» Task prompt
Among the lines below, copy each one in which "down" appears.

» Listed entries
════════

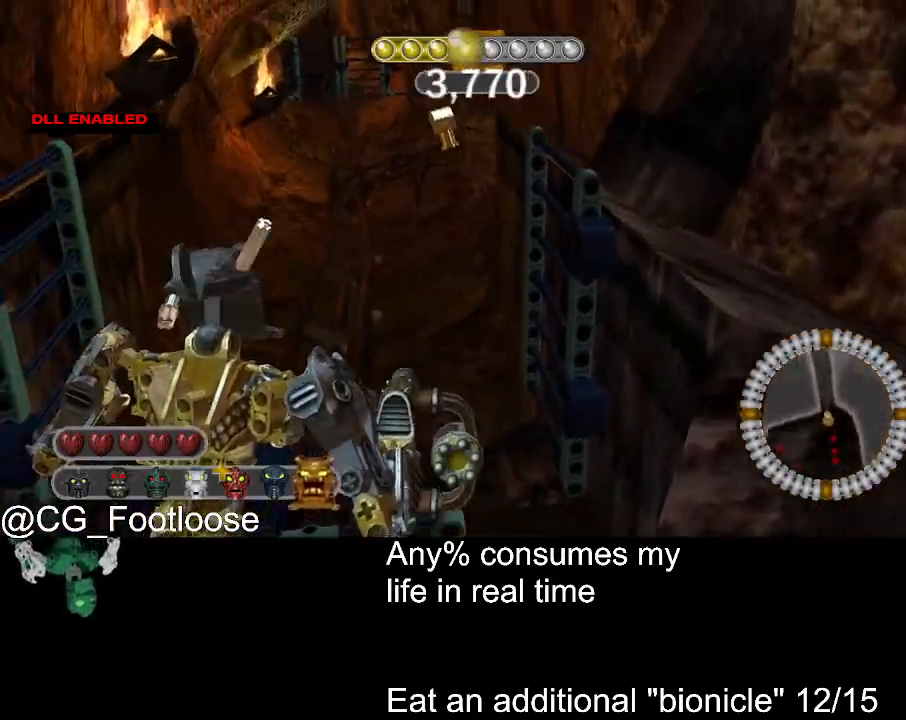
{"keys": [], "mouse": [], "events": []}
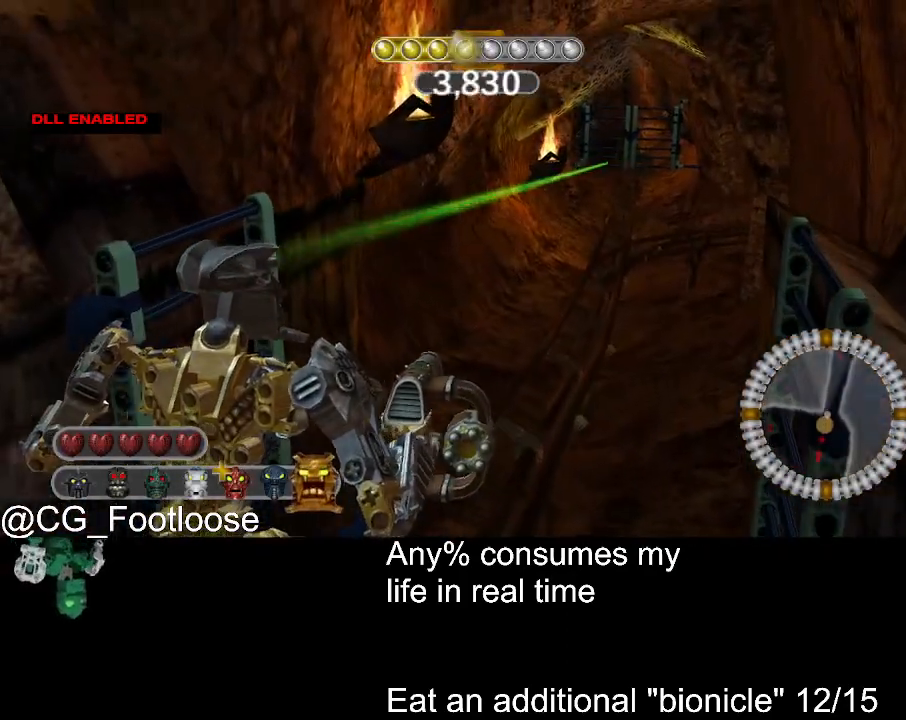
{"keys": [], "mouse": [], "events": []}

════════

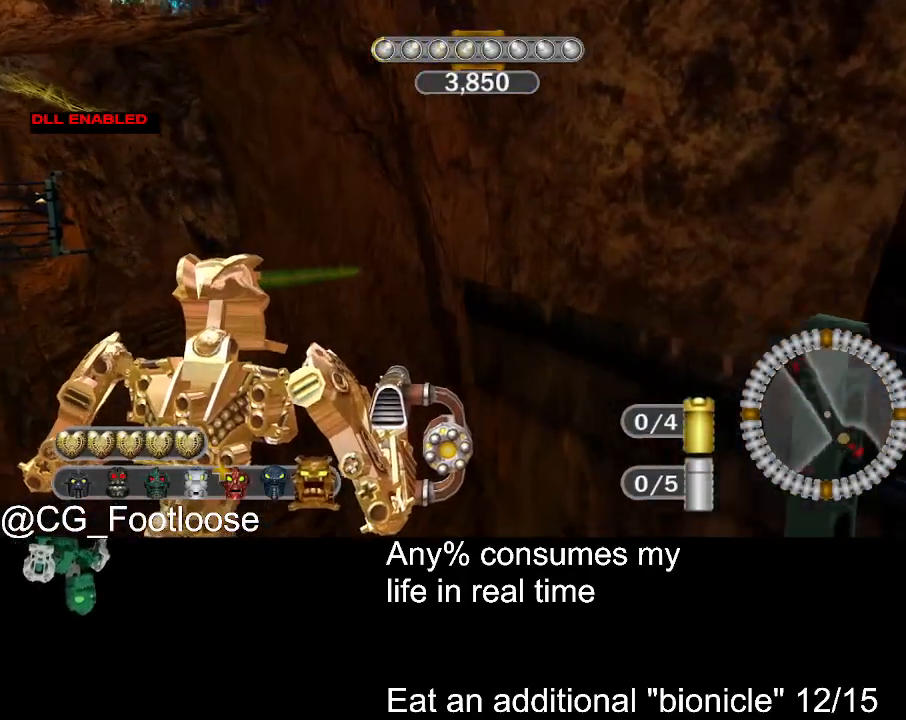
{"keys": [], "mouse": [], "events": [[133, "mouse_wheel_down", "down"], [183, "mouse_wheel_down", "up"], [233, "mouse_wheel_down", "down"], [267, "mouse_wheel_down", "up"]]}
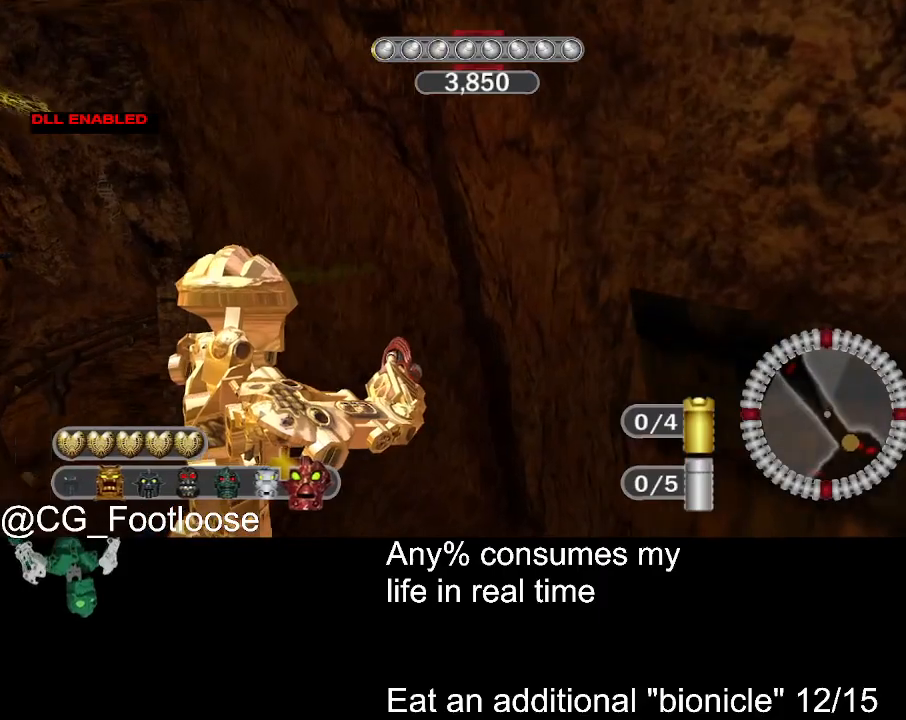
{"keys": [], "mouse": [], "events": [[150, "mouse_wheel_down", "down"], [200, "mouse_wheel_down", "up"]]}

════════

» Answer below
{"keys": [], "mouse": [], "events": [[133, "mouse_wheel_down", "down"], [183, "mouse_wheel_down", "up"], [233, "mouse_wheel_down", "down"], [267, "mouse_wheel_down", "up"]]}
{"keys": [], "mouse": [], "events": [[150, "mouse_wheel_down", "down"], [200, "mouse_wheel_down", "up"]]}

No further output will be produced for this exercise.